Le chef économiste de Euler Sfac, Philippe Brossard, estime que la dégradation du commerce extérieur de la France est sans doute pour beaucoup dans la "très mauvaise surprise" de la croissance nulle observée par l'économie française au troisième trimestre.

Latribune.fr.- Comment expliquez vous la mauvaise performance de la croissance française cet été?

Philippe Brossard .- C'est en effet une très mauvaise surprise. Euler Sfac tablait plutôt sur une croissance de 0,5% au troisième trimestre. Il faut toutefois rappeler qu'il s'agit d'une estimation préliminaire sujette à des révisions ultérieures. Les composantes de la croissance - consommation, production, exportations, importations, variations de stock - ne seront pas connues avant plusieurs semaines, ce qui ne facilite pas l'analyse de ce chiffre aussi surprenant que décevant. La consommation estivale était plutôt bien orientée.
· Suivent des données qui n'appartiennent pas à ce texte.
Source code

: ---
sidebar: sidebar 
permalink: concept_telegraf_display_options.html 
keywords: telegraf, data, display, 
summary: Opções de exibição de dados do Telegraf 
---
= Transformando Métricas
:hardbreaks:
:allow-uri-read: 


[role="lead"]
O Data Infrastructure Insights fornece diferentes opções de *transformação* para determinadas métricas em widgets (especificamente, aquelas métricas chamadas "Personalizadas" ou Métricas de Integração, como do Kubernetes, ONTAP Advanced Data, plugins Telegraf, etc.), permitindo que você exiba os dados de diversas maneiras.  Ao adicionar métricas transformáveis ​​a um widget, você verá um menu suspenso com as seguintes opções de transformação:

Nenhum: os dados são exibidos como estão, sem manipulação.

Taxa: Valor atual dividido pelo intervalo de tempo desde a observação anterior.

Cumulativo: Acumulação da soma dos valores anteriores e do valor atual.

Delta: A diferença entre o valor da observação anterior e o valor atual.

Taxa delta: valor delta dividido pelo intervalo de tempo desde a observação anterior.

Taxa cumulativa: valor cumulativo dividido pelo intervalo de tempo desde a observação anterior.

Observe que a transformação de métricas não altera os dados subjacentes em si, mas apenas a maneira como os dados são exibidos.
D'où vient le problème, alors?

Je vois deux explications. La contribution du commerce extérieur a probablement été négative au troisième trimestre. Nos exportations commencent à souffrir de l'appréciation de l'euro qui a gagné 8% depuis le début de l'année. Tandis que la bonne tenue de la consommation alimente un flux d'importations très importants. Résultat, le déficit extérieur français se creuse. La deuxième explication est plus technique. Après avoir fortement contribué à la croissance au deuxième trimestre (1,2%), les stocks des entreprises auraient pesé sur la croissance au troisième.

N'y a-t-il pas un problème de correction des variations saisonnières et des jours ouvrés?

C'est possible. La croissance française, mesurée par le PIB, est particulièrement erratique depuis quelques années. Le très bon chiffre du deuxième trimestre s'explique notamment par le fait que l'Insee a comptabilisé le lundi de Pentecôte comme un jour férié alors que de nombreux salariés ont travaillé ce jour là. Quoi qu'il en soit, ces chiffres remettent sérieusement en cause la vision de la BCE sur la solidité de la reprise en cours au sein de la zone euro.

Qu'est-ce que cela signifie pour la croissance française?

Avec un acquis de 1,9% à la fin du troisième trimestre, la croissance ne devrait finalement pas dépasser 2,1% à 2,2% en 2006. On reste toutefois dans les clous gouvernementaux. Le budget 2006 a été construit sur une fourchette de croissance comprise entre 2% et 2,5%. C'est pour 2007 que les choses se compliquent. L'économie française démarrera l'année avec un très mauvais acquis de croissance. Du coup, l'idée d'une croissance de 2% en 2007 me semble trop optimiste. La croissance 2007 sera plutôt comprise entre 1,8% et 2%.

L'Allemagne pourrait donc afficher cette année une croissance supérieure à la France?

Ce serait une première depuis des années. Mais j'attends de voir. Les chiffres allemands de croissance sont encore plus erratiques que les français. L'Allemagne connaît une très forte croissance de sa production industrielle mais la demande intérieure reste faible, de même que les créations d'emplois. Cette faiblesse de la consommation allemande pèse sur le commerce extérieur français. L'Allemagne est le premier partenaire commercial de la France.